The transportation sector is the largest source of U.S. greenhouse gas emissions. While transportation sector emissions have fallen by 6.1% from their 2005 peak, transportation sector emissions grew about 21.5% from 1990 to 2016, largely driven by increased demand for travel based on economic and population growth, low fuel prices, and urban sprawl. To change this trajectory, the states shown on this map have enacted low carbon fuel standards (LCFS) and alternative fuel standards. Please also see the C2ES map outlining additional Clean Vehicles Policies and Incentives.
An LCFS aims to reduce greenhouse gas emissions from transportation fuels without prescribing the fuel type.
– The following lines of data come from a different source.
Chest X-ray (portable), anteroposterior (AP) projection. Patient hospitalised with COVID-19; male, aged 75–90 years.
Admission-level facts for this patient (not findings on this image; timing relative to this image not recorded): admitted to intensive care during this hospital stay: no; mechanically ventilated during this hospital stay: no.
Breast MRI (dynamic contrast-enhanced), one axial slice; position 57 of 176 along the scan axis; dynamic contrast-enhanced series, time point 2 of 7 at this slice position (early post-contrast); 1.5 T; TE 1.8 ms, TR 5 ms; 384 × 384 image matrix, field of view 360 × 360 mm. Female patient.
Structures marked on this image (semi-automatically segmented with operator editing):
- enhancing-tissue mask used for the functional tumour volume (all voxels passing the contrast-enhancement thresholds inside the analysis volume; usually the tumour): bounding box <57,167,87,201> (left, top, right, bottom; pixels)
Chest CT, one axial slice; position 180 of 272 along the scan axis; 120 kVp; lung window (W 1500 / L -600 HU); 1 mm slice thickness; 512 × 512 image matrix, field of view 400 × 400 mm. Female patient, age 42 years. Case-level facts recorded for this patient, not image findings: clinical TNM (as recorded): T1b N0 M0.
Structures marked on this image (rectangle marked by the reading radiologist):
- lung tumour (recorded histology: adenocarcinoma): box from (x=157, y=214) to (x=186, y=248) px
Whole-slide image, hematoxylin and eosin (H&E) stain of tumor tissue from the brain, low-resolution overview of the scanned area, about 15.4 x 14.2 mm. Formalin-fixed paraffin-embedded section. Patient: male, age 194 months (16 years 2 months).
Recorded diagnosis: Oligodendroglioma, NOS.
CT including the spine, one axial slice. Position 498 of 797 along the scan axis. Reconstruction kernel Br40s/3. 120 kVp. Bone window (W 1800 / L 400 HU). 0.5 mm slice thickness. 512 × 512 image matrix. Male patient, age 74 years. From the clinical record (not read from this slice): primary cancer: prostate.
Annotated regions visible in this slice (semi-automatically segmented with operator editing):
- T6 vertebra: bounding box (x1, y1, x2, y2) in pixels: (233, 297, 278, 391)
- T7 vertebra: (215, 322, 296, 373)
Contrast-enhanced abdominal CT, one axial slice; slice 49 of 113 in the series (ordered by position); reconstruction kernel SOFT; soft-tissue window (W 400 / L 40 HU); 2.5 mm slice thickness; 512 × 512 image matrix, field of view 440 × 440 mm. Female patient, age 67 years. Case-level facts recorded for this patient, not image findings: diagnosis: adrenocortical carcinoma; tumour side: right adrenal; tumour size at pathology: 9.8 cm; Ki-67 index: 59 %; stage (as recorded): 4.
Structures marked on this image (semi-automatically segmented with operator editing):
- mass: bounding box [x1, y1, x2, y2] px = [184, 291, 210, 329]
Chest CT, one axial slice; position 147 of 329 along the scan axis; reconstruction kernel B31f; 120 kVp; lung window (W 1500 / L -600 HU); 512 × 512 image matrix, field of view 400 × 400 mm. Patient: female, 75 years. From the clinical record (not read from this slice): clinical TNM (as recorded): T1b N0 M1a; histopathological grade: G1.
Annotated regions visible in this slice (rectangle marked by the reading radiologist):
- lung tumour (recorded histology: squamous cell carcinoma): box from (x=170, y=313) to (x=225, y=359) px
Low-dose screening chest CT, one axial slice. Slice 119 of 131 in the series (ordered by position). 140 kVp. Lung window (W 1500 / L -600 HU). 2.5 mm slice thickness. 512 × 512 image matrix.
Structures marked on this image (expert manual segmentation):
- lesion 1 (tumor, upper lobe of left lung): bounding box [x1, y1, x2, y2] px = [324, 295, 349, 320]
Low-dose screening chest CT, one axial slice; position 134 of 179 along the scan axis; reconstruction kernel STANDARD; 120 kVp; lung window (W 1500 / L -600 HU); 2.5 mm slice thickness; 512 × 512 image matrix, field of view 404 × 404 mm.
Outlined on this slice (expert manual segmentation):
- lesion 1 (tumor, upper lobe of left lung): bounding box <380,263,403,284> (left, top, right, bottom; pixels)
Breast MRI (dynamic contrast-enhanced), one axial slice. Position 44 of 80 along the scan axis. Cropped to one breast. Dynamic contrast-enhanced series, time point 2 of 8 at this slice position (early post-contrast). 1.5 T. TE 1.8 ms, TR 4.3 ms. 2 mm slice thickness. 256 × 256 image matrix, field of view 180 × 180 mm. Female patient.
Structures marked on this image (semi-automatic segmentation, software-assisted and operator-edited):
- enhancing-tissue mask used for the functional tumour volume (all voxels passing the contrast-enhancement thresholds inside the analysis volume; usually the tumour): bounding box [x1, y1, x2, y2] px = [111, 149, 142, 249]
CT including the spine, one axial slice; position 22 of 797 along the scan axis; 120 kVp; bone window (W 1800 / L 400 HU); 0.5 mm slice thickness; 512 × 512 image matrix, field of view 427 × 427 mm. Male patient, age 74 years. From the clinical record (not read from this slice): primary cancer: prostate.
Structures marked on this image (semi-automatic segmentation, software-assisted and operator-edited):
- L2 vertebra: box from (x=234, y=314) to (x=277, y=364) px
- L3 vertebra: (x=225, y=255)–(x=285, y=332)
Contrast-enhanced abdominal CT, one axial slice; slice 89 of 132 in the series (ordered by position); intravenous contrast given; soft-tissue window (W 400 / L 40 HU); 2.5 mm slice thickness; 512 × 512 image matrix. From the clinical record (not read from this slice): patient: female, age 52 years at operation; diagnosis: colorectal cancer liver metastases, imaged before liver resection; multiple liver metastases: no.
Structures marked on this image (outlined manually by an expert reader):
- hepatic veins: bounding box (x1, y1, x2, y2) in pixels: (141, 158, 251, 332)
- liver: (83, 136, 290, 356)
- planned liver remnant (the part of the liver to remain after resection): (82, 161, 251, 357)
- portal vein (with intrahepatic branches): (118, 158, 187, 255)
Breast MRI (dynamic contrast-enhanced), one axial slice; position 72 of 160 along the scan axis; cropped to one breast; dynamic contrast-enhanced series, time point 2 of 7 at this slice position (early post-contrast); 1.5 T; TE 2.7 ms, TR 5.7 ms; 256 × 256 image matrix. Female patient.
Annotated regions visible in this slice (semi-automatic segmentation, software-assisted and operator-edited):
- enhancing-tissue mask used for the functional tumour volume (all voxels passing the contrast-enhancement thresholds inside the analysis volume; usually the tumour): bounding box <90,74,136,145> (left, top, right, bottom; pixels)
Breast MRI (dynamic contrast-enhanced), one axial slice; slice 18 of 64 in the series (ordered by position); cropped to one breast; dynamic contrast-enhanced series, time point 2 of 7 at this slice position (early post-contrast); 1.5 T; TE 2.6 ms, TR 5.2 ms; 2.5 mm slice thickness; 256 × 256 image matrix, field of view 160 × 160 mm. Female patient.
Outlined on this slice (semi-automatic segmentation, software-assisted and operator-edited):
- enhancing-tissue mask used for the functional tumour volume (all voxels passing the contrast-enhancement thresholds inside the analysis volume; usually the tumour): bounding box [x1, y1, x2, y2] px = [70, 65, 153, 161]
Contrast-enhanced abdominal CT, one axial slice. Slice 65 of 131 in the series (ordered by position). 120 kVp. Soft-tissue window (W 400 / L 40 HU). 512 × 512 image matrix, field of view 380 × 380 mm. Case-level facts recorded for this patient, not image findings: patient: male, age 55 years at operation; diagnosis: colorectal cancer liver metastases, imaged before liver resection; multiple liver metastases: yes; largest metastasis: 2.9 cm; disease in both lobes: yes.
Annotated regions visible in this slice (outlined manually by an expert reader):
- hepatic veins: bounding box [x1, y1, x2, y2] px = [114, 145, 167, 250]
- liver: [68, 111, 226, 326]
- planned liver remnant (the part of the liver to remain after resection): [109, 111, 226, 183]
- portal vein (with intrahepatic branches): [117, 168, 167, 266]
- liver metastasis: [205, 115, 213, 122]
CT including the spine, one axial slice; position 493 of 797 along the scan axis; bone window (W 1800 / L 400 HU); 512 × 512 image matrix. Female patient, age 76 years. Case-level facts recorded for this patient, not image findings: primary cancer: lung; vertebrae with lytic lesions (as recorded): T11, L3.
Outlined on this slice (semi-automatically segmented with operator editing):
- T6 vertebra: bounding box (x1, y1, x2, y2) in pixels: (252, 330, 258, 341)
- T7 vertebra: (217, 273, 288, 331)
It is a life-cycle intensity standard, which means that (a) it looks at the whole life cycle of the fuel –producing it, moving it, and using it in a vehicle engine, and (b) it is measured not in absolute emissions, but rather in intensity – for example, grams of greenhouse gases per unit of fuel energy. Typically, an LCFS requires a regulated fuel provider to reduce its average fuel carbon intensity by some amount from a defined baseline year. For instance, California’s LCFS requires fuel suppliers to reduce their carbon intensity by 20% by 2030 from a 2010 baseline. LCFS programs typically allow for trading and banking of emission credits in order to enhance flexibility and support innovation.
Alternative Fuel Standards requires a certain percentage of total gasoline or diesel sold to be sourced from alternative fuels, such as cellulosic and noncellulosic ethanol and biodiesel. These vary in structure from state to state and are sometimes referred to as renewable fuel standards and biodiesel mandates.